A couple of weeks shy of his eighteenth birthday, in May 1972, Kimberlin was indicted and charged with having sold 2.3 grams of cocaine to someone who turned out to be a government informer. … The prosecutor who directed the grand jury that returned the indictment believed, because of what he’d been told by witnesses and federal drug agents, that Kimberlin was a substantial trafficker in cocaine, LSD, marijuana, and hashish. After Kimberlin’s arraignment, the prosecutor and agents were greatly surprised to learn that, legally, he was still a juvenile.
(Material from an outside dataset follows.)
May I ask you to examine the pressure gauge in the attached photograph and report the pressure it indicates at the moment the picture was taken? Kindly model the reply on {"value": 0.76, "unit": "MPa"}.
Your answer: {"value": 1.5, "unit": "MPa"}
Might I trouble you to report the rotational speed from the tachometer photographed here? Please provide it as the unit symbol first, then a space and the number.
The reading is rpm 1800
In time, the government and Kimberlin found themselves in accord that the cocaine bust fit a pattern: The authorities saw a pattern of criminal behavior, while Kimberlin detected error and malice on the part of people supposedly enforcing the law. From either perspective, the episode could be regarded as a first domino—although the domino metaphor, inasmuch as it implies a linear progression, seems inexact. More fitting, perhaps, would be to think of it as a spring-activated lever in the Rube Goldberg contraption that delivered Kimberlin to his complicated destiny.
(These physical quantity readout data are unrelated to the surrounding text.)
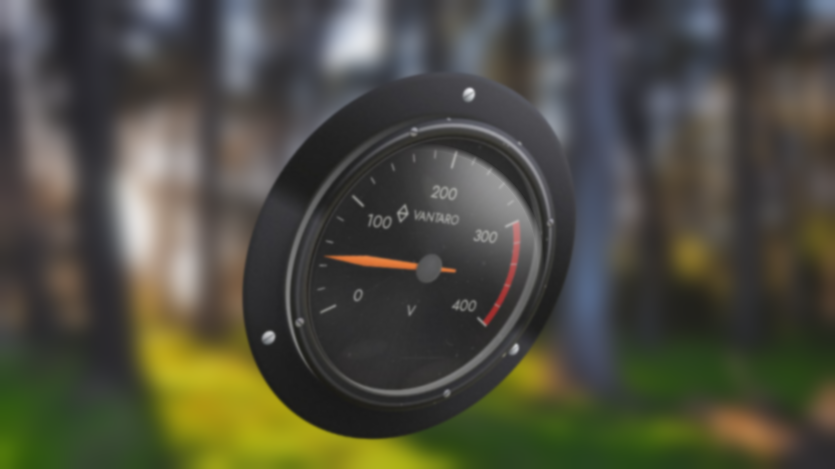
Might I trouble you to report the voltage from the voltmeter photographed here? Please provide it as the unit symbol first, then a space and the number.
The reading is V 50
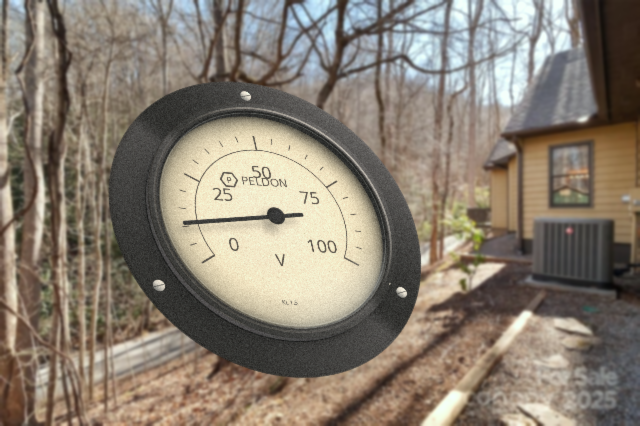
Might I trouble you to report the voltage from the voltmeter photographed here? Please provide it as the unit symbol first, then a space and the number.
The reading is V 10
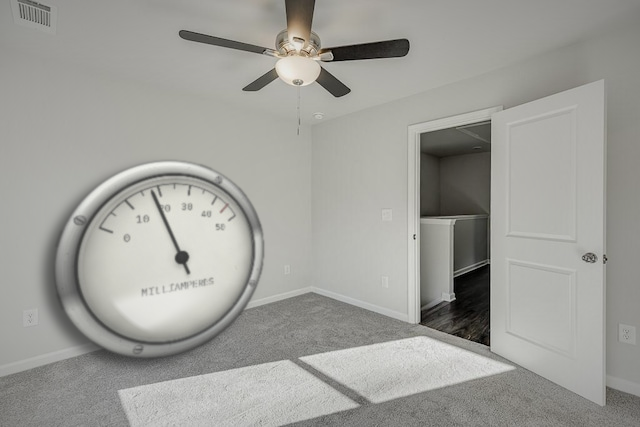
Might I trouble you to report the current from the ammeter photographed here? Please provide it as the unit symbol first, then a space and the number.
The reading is mA 17.5
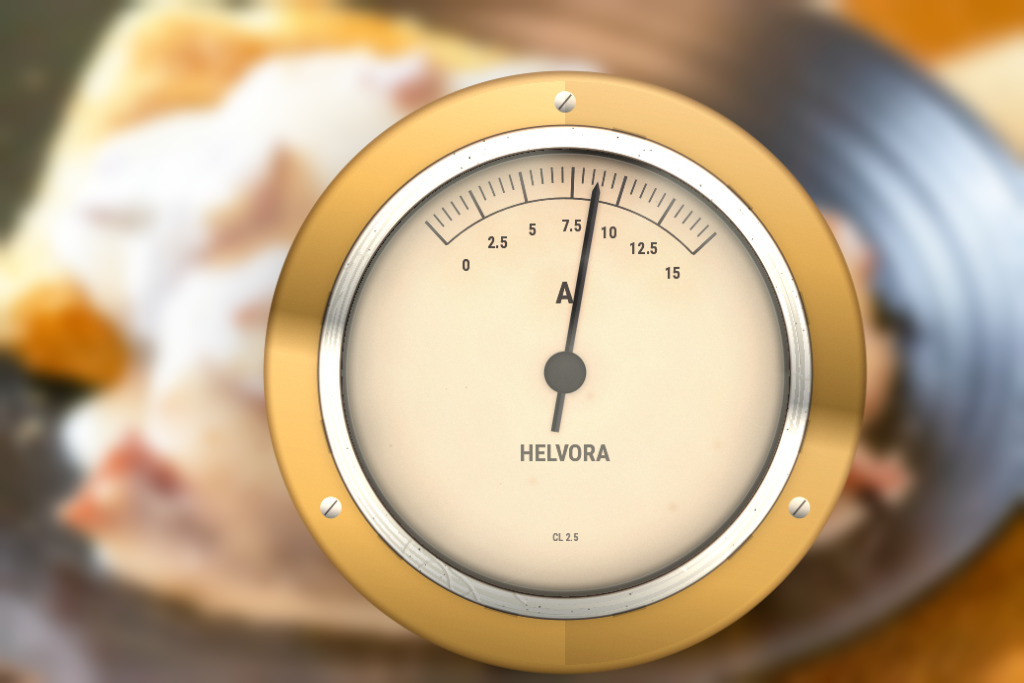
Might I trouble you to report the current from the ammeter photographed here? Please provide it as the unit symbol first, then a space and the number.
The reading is A 8.75
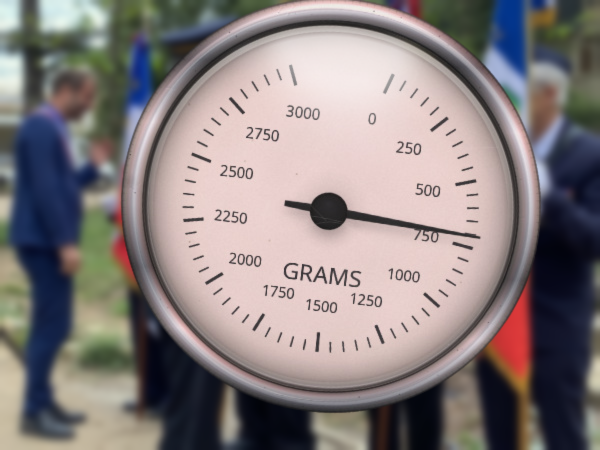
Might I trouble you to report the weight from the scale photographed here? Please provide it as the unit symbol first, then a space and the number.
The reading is g 700
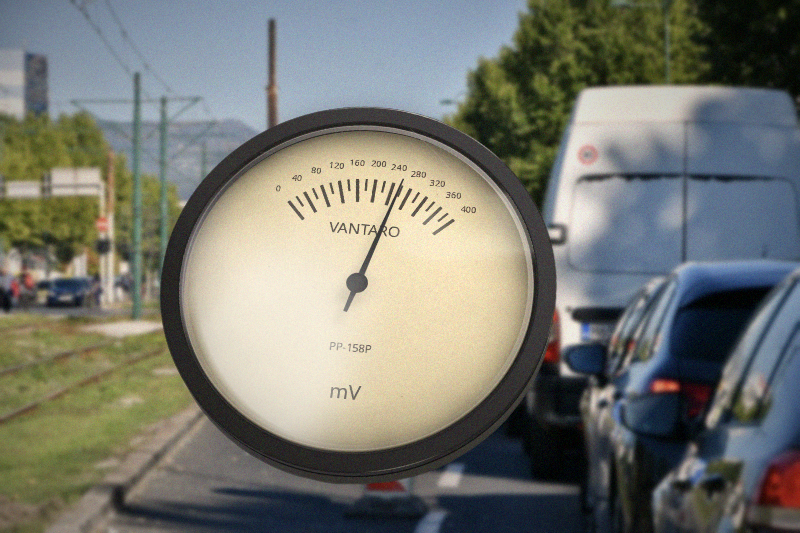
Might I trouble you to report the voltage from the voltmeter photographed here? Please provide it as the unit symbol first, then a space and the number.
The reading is mV 260
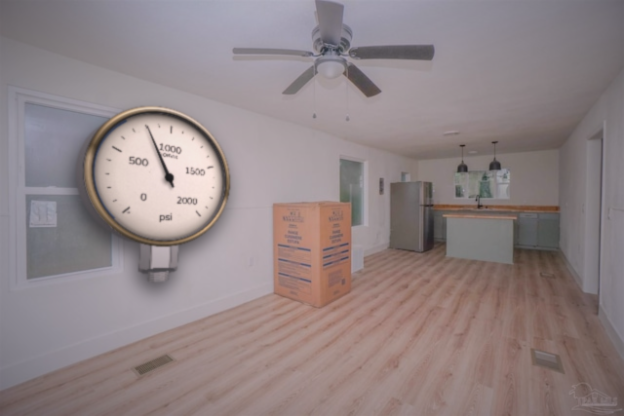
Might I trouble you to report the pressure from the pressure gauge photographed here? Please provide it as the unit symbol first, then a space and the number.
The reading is psi 800
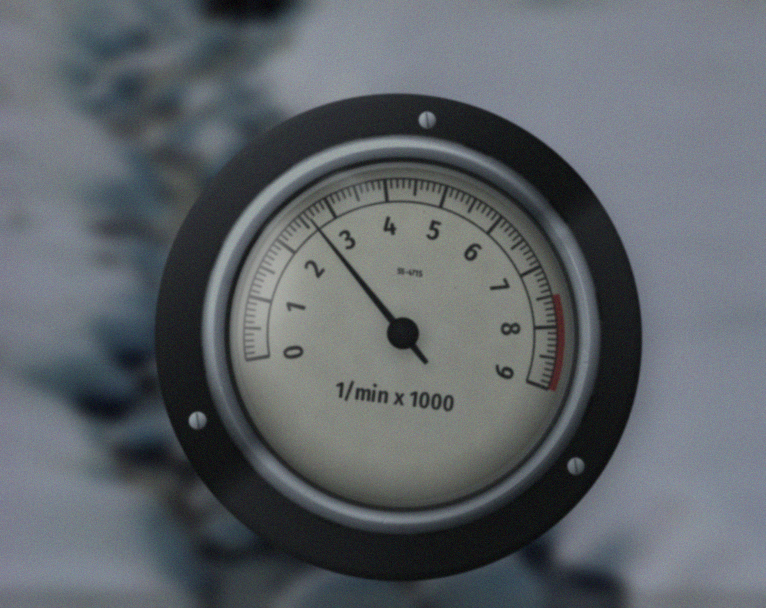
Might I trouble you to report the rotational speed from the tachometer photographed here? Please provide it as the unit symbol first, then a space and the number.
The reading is rpm 2600
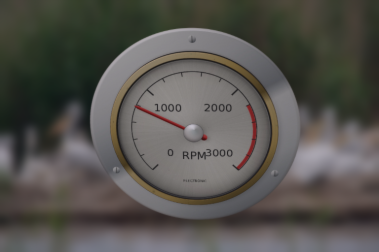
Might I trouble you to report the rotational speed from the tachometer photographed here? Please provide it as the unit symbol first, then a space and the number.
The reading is rpm 800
With apologies to Mr. Goldberg—Hand (A) pulls string (B) releasing hook (C) which starts small car (D) rolling down tracks (E), bumping monkey (G) who jumps in fright, causing hat (H) to fly off and land on the end of lever (I). The other end (J) of the lever rises, and rope (K) opens curtains (L) letting in sunlight through magnifying glass (M) focusing heat on joint (N). Cop (O) smells smoke (P) and applies handcuffs (Q).

* * * * *

I couldn’t have made of the characters in Team Kimberlin if I’d tried.